Write out every line below that includes the word "paint".

--- START ---

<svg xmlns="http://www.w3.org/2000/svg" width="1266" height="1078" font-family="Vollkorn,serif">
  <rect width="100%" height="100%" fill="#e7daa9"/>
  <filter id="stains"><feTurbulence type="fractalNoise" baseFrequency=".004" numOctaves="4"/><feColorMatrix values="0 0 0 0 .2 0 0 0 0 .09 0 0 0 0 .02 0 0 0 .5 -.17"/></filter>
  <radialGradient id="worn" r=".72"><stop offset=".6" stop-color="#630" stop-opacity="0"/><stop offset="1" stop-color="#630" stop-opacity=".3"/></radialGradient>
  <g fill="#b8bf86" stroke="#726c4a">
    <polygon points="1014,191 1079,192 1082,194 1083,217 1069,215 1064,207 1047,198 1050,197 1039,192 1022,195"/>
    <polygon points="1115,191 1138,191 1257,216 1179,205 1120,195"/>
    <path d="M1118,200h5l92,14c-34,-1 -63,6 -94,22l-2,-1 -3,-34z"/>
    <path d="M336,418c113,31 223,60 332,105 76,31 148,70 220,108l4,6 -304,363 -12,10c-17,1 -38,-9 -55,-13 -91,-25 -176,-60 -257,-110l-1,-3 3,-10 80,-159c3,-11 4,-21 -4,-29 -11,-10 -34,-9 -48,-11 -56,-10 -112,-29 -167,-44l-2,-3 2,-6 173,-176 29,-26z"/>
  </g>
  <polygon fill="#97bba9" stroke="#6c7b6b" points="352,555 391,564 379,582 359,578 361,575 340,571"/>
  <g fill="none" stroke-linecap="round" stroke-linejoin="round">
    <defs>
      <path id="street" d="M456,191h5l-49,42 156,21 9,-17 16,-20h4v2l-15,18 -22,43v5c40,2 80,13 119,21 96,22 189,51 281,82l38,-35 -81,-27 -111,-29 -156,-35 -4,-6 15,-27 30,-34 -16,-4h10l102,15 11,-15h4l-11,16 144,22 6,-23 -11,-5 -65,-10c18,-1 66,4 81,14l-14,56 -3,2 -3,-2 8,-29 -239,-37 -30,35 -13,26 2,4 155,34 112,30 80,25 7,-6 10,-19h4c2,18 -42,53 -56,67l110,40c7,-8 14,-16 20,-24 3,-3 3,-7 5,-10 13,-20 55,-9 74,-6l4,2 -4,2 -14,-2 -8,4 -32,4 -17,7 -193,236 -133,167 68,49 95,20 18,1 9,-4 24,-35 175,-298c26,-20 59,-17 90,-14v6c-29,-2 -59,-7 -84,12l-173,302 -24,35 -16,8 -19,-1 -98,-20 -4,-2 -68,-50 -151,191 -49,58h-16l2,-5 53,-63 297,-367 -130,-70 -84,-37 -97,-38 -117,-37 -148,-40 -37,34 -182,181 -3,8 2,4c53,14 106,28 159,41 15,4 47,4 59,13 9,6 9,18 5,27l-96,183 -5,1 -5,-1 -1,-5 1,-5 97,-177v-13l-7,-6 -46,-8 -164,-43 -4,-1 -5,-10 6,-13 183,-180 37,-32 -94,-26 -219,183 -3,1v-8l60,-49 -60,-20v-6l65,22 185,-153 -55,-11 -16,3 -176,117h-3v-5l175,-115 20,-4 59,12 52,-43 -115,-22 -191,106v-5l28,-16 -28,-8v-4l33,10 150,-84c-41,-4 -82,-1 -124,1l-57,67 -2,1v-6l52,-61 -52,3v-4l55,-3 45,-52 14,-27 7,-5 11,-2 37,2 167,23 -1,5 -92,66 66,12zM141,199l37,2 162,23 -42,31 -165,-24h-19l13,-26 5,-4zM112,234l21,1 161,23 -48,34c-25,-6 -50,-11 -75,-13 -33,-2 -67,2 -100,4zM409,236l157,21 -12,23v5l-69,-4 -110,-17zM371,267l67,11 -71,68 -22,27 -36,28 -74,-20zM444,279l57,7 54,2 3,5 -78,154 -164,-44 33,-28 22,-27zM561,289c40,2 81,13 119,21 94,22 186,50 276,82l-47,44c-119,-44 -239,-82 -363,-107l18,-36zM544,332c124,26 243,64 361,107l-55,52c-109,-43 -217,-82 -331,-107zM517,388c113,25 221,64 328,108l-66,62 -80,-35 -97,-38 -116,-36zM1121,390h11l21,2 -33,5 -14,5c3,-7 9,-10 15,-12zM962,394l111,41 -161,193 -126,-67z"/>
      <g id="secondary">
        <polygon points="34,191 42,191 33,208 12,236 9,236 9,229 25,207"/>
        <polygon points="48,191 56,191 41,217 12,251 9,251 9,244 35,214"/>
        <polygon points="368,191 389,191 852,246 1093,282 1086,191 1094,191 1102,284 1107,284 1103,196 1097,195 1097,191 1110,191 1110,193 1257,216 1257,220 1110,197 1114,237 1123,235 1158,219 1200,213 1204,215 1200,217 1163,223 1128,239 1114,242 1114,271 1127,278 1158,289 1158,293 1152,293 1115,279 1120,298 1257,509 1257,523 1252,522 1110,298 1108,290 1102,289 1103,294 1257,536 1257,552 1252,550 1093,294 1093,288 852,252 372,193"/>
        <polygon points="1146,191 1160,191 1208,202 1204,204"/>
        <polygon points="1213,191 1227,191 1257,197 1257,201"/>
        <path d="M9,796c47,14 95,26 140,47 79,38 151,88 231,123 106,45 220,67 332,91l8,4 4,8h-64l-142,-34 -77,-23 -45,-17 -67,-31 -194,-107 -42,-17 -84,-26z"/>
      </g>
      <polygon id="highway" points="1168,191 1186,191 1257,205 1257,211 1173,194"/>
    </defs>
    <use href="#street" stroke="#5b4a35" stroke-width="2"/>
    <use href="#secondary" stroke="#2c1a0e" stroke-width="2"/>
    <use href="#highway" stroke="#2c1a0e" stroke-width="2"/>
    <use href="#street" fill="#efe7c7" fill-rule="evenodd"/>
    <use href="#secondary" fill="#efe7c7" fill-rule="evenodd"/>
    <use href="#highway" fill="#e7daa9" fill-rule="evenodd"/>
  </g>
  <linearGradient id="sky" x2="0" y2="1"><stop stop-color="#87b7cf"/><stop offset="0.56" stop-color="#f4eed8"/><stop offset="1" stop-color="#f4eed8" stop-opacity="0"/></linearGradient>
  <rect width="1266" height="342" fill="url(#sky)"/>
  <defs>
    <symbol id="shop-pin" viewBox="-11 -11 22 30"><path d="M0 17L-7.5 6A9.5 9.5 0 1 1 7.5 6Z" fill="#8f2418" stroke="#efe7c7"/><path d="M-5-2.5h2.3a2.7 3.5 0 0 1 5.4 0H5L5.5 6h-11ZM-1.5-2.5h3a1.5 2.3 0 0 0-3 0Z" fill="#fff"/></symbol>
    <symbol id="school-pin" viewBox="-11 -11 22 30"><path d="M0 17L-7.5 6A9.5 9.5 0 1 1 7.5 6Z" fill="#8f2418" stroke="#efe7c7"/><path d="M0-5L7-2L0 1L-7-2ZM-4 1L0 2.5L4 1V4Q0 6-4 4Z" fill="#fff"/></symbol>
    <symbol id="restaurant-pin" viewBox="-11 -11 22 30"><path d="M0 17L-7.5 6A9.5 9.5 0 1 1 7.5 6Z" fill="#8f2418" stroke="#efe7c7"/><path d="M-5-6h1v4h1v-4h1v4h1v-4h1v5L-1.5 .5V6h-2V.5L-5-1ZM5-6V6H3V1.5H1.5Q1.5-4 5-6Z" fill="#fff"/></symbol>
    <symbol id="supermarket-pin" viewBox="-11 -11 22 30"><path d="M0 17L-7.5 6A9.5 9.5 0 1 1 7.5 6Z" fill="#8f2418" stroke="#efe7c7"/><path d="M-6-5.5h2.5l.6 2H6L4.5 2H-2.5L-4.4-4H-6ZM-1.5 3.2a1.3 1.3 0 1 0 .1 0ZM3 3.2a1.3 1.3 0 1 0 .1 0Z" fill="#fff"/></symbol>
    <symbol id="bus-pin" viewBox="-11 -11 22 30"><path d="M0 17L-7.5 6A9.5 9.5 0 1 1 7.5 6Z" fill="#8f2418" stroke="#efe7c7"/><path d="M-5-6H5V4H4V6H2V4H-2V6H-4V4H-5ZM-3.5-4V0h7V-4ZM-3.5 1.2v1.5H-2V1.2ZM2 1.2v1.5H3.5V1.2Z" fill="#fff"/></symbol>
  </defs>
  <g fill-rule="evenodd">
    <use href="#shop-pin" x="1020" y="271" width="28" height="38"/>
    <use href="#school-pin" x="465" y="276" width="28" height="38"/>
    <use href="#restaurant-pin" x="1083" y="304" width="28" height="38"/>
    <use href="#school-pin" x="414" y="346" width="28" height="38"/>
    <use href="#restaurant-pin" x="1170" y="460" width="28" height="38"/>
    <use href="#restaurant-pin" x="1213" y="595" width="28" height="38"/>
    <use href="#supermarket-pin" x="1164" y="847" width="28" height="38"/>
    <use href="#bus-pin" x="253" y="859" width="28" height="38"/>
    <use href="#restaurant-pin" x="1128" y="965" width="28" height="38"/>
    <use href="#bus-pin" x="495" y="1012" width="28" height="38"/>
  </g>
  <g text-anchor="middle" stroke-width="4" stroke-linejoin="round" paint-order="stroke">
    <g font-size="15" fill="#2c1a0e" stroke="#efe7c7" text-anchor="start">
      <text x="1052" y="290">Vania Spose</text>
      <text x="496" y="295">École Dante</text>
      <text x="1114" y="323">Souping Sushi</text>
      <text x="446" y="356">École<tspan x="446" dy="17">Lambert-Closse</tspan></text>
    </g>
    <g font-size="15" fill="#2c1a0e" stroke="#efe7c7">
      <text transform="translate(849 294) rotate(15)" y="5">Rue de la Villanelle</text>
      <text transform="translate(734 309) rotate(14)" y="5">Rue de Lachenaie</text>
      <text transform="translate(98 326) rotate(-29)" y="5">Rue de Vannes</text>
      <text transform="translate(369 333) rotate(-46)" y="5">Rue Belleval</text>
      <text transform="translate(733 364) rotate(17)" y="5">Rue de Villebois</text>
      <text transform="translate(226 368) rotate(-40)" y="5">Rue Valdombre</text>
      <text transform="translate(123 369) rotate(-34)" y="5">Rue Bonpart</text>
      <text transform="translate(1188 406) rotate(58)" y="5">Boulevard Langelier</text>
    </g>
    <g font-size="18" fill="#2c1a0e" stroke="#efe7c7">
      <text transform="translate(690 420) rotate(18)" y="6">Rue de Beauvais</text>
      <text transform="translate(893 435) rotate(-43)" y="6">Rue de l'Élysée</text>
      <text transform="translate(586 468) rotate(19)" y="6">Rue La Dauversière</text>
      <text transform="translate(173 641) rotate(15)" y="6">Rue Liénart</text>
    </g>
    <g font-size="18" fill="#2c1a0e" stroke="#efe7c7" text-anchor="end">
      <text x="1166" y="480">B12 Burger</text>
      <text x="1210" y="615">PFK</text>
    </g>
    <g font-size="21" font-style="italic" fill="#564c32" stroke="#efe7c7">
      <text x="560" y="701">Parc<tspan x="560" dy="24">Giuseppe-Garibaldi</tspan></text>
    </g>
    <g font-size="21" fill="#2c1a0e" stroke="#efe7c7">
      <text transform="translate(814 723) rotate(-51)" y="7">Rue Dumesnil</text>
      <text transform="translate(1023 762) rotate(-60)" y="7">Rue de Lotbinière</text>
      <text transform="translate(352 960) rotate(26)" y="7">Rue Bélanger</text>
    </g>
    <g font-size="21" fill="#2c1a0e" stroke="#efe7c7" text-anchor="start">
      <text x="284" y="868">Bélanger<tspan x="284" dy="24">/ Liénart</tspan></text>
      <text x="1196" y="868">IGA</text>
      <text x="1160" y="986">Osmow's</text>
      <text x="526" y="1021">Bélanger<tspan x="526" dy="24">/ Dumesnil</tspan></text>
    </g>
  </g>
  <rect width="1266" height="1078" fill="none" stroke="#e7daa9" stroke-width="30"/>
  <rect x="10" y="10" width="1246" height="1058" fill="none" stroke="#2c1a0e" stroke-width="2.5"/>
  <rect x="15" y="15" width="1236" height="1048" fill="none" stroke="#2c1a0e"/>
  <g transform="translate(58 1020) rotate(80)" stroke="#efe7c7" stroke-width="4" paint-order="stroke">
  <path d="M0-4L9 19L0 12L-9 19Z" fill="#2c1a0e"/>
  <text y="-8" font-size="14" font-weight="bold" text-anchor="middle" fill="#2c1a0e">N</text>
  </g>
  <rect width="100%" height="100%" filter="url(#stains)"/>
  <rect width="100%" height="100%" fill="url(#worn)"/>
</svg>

--- END ---

### FINISHED TASK
  <g text-anchor="middle" stroke-width="4" stroke-linejoin="round" paint-order="stroke">
  <g transform="translate(58 1020) rotate(80)" stroke="#efe7c7" stroke-width="4" paint-order="stroke">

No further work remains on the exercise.